• _Assignment_
Everything from the line containing "पोलखोल | दरोडेखोरांवर" through the final line of the material is to be restated word for word, and only that.

___ Extracted data ___

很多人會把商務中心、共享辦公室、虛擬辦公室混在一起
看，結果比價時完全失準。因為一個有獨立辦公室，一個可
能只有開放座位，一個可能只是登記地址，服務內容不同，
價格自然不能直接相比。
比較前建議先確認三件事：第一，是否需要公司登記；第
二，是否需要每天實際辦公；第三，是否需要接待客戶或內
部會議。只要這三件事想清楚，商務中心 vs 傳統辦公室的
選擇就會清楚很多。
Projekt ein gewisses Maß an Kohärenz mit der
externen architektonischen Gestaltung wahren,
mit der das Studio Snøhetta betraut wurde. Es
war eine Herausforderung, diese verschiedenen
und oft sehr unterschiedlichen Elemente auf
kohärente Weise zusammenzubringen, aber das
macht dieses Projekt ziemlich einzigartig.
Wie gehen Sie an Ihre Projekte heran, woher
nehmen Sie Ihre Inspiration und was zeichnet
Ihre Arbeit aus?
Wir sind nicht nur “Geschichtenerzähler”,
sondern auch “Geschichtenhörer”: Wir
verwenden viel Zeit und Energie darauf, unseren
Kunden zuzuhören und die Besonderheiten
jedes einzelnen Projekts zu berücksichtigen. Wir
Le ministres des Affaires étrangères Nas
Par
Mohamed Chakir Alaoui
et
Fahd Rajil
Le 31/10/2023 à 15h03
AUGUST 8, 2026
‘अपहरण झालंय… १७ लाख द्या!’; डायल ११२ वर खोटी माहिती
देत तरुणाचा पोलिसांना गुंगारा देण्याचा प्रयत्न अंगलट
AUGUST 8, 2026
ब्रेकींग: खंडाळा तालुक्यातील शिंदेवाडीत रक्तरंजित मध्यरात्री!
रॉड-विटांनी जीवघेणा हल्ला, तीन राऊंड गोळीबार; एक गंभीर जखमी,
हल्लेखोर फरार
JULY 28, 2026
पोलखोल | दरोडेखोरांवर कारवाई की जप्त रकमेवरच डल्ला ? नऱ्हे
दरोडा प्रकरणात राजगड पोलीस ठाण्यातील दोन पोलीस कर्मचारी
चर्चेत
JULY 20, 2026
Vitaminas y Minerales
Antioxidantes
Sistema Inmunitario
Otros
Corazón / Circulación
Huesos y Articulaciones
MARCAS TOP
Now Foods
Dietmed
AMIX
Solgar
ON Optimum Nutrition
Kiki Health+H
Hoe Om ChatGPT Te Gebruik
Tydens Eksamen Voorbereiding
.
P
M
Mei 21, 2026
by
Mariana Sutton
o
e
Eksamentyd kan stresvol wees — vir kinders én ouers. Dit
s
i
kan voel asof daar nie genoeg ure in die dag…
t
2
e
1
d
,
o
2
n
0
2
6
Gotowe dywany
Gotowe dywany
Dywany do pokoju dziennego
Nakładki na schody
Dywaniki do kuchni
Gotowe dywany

___

• _Output below_
पोलखोल | दरोडेखोरांवर कारवाई की जप्त रकमेवरच डल्ला ? नऱ्हे
दरोडा प्रकरणात राजगड पोलीस ठाण्यातील दोन पोलीस कर्मचारी
चर्चेत
JULY 20, 2026
Vitaminas y Minerales
Antioxidantes
Sistema Inmunitario
Otros
Corazón / Circulación
Huesos y Articulaciones
MARCAS TOP
Now Foods
Dietmed
AMIX
Solgar
ON Optimum Nutrition
Kiki Health+H
Hoe Om ChatGPT Te Gebruik
Tydens Eksamen Voorbereiding
.
P
M
Mei 21, 2026
by
Mariana Sutton
o
e
Eksamentyd kan stresvol wees — vir kinders én ouers. Dit
s
i
kan voel asof daar nie genoeg ure in die dag…
t
2
e
1
d
,
o
2
n
0
2
6
Gotowe dywany
Gotowe dywany
Dywany do pokoju dziennego
Nakładki na schody
Dywaniki do kuchni
Gotowe dywany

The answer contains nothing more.